HOUSTON, TX — The second-seeded Houston Cougars, fresh off a season of dismantling nationally recognized programs, are reportedly gripped by a palpable sense of dread as they prepare to face the University of Idaho Vandals, a team most of their players initially believed was a fictional mascot from a breakfast cereal. Coach Kelvin Sampson has reportedly instituted a 'no Google' policy to prevent his team from discovering Idaho's actual win-loss record or conference affiliation.

“Look, these guys are dangerous,” Sampson stated in a press conference, his eyes darting nervously. “They’ve got… uh… heart. And… well, they’re on the court, aren’t they? That’s half the battle right there.” When pressed for specifics on Idaho’s offensive schemes or star players, Sampson reportedly began sweating profusely and mumbled something about 'the element of surprise.'

Sources close to the team indicate that players are struggling to maintain the illusion of a competitive matchup. “I tried to watch some film, but it was just highlights of our own team,” admitted sophomore guard Jamal 'J-Money' Washington, who asked to remain anonymous. “Coach keeps saying, 'They put their shorts on one leg at a time, just like us!' But, like, do they? I'm not even sure they *have* shorts.”

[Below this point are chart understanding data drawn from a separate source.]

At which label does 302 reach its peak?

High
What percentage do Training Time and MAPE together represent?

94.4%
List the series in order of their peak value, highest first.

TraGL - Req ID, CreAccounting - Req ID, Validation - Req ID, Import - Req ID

Team psychologist Dr. Eleanor Vance confirmed the unique challenge. “We're working on visualization techniques. Imagining Idaho as, say, a team of six-foot-eight cyborg ninjas, or perhaps a squad of highly motivated, sentient tumbleweeds. Anything to make it feel less like a scrimmage against the janitorial staff.”

Sampson concluded his remarks by reiterating the importance of respecting every opponent, especially those whose existence you had to verify with your assistant coach.